▸ **Work to be completed**
Quote the records below word for word, please, from the very first line through the one that contains "0 12) (size", and nothing beyond it.

═════ Recorded information

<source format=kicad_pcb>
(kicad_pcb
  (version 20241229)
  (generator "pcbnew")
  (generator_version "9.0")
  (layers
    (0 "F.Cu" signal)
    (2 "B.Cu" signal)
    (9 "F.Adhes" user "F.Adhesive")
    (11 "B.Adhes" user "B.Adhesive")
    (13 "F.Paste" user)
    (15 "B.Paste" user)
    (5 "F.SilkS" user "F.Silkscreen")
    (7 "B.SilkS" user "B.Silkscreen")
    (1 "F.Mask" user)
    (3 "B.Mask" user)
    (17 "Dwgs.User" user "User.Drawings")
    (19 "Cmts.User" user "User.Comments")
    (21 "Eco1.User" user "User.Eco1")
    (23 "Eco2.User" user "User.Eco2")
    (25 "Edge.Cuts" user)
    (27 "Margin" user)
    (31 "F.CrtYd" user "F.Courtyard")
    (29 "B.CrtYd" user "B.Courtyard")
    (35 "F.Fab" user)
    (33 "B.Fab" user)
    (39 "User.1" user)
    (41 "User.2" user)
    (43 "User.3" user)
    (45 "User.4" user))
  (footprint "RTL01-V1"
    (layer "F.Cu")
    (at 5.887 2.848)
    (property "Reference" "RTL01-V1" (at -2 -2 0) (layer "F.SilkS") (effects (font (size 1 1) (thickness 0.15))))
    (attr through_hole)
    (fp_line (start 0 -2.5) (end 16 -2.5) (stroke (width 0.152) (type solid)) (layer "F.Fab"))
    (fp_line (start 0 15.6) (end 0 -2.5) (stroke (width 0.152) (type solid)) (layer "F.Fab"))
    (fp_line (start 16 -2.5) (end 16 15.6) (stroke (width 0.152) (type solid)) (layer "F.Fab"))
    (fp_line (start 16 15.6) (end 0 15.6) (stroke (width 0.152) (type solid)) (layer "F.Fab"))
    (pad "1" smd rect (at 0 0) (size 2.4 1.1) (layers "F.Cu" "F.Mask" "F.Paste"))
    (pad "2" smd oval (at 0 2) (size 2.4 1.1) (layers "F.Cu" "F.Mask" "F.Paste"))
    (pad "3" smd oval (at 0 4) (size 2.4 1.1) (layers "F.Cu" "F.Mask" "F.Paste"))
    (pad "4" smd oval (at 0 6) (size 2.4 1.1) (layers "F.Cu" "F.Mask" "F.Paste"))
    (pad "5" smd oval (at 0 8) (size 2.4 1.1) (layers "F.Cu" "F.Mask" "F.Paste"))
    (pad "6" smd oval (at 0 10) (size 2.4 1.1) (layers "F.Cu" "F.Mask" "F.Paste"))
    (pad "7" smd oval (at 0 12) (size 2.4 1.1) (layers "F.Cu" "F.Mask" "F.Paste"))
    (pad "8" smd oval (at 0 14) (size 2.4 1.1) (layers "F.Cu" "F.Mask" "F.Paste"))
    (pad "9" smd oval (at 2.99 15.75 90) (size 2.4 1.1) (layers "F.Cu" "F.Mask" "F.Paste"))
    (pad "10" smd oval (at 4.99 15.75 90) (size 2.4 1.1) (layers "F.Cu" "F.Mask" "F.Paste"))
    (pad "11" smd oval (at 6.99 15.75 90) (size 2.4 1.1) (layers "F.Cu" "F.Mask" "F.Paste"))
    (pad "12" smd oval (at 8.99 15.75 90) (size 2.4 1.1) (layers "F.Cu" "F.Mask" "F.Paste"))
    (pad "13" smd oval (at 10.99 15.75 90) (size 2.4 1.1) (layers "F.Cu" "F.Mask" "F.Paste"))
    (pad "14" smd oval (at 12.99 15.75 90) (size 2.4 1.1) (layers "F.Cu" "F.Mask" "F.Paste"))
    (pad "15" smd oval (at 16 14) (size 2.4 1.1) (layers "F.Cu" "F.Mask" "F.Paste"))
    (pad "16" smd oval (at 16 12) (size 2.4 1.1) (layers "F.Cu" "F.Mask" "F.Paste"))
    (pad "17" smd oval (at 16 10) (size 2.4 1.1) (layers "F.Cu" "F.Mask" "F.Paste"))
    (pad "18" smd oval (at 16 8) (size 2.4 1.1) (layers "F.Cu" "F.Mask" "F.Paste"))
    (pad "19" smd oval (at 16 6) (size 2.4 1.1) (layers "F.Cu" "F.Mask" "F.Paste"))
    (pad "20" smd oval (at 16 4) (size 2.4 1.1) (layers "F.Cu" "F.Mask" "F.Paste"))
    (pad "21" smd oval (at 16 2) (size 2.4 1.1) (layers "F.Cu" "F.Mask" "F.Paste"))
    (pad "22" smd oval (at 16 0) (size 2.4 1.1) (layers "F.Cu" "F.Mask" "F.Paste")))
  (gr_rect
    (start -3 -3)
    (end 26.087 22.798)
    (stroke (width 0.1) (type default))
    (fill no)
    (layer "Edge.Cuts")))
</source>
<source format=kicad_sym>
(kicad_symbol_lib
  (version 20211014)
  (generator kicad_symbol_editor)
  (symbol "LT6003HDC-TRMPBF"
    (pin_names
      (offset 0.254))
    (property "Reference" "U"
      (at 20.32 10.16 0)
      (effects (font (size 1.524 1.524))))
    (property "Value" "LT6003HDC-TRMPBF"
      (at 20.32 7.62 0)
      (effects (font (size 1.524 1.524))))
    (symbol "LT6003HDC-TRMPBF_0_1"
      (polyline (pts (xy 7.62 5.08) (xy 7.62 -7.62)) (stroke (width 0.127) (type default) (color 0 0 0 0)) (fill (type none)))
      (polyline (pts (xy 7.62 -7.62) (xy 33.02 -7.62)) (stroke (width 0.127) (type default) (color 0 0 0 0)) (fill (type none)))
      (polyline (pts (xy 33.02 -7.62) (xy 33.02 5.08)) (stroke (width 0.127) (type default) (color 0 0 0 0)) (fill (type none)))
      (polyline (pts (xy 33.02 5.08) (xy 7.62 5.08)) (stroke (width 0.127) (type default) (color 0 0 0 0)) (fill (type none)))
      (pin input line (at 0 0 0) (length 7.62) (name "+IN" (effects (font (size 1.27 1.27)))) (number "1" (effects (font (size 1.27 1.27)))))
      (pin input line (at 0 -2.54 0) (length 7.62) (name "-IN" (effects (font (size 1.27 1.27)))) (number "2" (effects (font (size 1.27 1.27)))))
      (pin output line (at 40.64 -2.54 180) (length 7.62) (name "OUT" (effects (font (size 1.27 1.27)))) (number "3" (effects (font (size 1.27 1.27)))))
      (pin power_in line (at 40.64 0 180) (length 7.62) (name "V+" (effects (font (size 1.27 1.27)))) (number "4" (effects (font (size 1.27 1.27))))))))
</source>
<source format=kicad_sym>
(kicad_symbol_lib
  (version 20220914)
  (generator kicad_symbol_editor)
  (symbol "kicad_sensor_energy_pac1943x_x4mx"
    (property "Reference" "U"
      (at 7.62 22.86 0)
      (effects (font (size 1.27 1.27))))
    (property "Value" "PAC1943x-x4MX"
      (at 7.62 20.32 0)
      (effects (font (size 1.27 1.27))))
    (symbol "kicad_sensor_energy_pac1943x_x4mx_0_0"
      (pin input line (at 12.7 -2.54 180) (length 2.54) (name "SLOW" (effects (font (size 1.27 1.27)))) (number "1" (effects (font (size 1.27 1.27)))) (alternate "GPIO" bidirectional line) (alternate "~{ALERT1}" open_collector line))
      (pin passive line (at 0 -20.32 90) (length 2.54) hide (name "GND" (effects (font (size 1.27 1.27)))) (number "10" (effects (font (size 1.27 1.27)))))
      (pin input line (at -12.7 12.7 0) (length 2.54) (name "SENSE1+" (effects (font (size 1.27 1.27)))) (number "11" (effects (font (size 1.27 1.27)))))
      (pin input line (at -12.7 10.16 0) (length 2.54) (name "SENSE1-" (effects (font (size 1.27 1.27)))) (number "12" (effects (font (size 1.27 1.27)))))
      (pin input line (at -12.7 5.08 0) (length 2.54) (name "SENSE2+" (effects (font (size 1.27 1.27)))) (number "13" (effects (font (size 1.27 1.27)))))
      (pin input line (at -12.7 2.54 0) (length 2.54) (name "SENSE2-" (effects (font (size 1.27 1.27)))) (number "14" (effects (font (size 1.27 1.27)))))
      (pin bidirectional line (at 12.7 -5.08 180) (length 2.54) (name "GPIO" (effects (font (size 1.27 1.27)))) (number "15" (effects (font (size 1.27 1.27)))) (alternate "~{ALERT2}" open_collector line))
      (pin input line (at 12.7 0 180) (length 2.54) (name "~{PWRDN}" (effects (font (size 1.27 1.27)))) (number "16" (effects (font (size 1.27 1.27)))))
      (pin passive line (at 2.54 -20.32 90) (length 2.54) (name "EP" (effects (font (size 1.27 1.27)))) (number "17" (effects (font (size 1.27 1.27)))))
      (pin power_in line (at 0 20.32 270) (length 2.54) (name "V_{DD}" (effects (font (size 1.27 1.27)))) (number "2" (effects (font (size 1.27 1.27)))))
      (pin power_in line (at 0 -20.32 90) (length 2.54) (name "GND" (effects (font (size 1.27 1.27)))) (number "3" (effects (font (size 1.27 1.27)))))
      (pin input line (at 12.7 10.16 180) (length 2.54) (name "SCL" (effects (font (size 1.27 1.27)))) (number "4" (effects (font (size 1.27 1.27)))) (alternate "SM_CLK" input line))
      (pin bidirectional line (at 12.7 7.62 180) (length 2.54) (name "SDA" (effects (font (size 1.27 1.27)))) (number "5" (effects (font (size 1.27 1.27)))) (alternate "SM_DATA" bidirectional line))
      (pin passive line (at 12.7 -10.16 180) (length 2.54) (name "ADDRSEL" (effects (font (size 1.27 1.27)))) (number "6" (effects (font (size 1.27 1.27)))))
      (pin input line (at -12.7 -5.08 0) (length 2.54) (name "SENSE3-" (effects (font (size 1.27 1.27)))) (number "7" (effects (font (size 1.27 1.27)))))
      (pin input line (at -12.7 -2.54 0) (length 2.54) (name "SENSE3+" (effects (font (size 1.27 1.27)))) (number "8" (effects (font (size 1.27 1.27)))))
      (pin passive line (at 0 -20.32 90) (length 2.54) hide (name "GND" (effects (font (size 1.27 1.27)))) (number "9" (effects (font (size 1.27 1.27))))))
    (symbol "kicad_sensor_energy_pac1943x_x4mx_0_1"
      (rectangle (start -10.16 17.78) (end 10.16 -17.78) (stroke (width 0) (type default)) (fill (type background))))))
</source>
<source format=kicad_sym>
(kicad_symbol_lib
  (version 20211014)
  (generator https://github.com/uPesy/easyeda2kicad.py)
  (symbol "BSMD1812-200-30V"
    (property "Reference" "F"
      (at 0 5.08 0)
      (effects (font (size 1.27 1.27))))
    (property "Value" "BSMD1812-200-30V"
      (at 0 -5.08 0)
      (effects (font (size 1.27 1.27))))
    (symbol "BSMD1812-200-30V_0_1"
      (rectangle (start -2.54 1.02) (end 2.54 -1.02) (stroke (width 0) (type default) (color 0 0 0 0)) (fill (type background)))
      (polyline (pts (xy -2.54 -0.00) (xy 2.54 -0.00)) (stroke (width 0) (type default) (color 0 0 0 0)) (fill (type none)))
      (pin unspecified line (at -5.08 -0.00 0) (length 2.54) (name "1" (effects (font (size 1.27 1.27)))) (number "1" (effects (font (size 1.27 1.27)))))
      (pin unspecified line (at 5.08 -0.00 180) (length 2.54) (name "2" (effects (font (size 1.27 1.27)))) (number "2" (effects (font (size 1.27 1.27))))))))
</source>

══════════

▸ **Your solution**
<source format=kicad_pcb>
(kicad_pcb
  (version 20241229)
  (generator "pcbnew")
  (generator_version "9.0")
  (layers
    (0 "F.Cu" signal)
    (2 "B.Cu" signal)
    (9 "F.Adhes" user "F.Adhesive")
    (11 "B.Adhes" user "B.Adhesive")
    (13 "F.Paste" user)
    (15 "B.Paste" user)
    (5 "F.SilkS" user "F.Silkscreen")
    (7 "B.SilkS" user "B.Silkscreen")
    (1 "F.Mask" user)
    (3 "B.Mask" user)
    (17 "Dwgs.User" user "User.Drawings")
    (19 "Cmts.User" user "User.Comments")
    (21 "Eco1.User" user "User.Eco1")
    (23 "Eco2.User" user "User.Eco2")
    (25 "Edge.Cuts" user)
    (27 "Margin" user)
    (31 "F.CrtYd" user "F.Courtyard")
    (29 "B.CrtYd" user "B.Courtyard")
    (35 "F.Fab" user)
    (33 "B.Fab" user)
    (39 "User.1" user)
    (41 "User.2" user)
    (43 "User.3" user)
    (45 "User.4" user))
  (footprint "RTL01-V1"
    (layer "F.Cu")
    (at 5.887 2.848)
    (property "Reference" "RTL01-V1" (at -2 -2 0) (layer "F.SilkS") (effects (font (size 1 1) (thickness 0.15))))
    (attr through_hole)
    (fp_line (start 0 -2.5) (end 16 -2.5) (stroke (width 0.152) (type solid)) (layer "F.Fab"))
    (fp_line (start 0 15.6) (end 0 -2.5) (stroke (width 0.152) (type solid)) (layer "F.Fab"))
    (fp_line (start 16 -2.5) (end 16 15.6) (stroke (width 0.152) (type solid)) (layer "F.Fab"))
    (fp_line (start 16 15.6) (end 0 15.6) (stroke (width 0.152) (type solid)) (layer "F.Fab"))
    (pad "1" smd rect (at 0 0) (size 2.4 1.1) (layers "F.Cu" "F.Mask" "F.Paste"))
    (pad "2" smd oval (at 0 2) (size 2.4 1.1) (layers "F.Cu" "F.Mask" "F.Paste"))
    (pad "3" smd oval (at 0 4) (size 2.4 1.1) (layers "F.Cu" "F.Mask" "F.Paste"))
    (pad "4" smd oval (at 0 6) (size 2.4 1.1) (layers "F.Cu" "F.Mask" "F.Paste"))
    (pad "5" smd oval (at 0 8) (size 2.4 1.1) (layers "F.Cu" "F.Mask" "F.Paste"))
    (pad "6" smd oval (at 0 10) (size 2.4 1.1) (layers "F.Cu" "F.Mask" "F.Paste"))
    (pad "7" smd oval (at 0 12) (size 2.4 1.1) (layers "F.Cu" "F.Mask" "F.Paste"))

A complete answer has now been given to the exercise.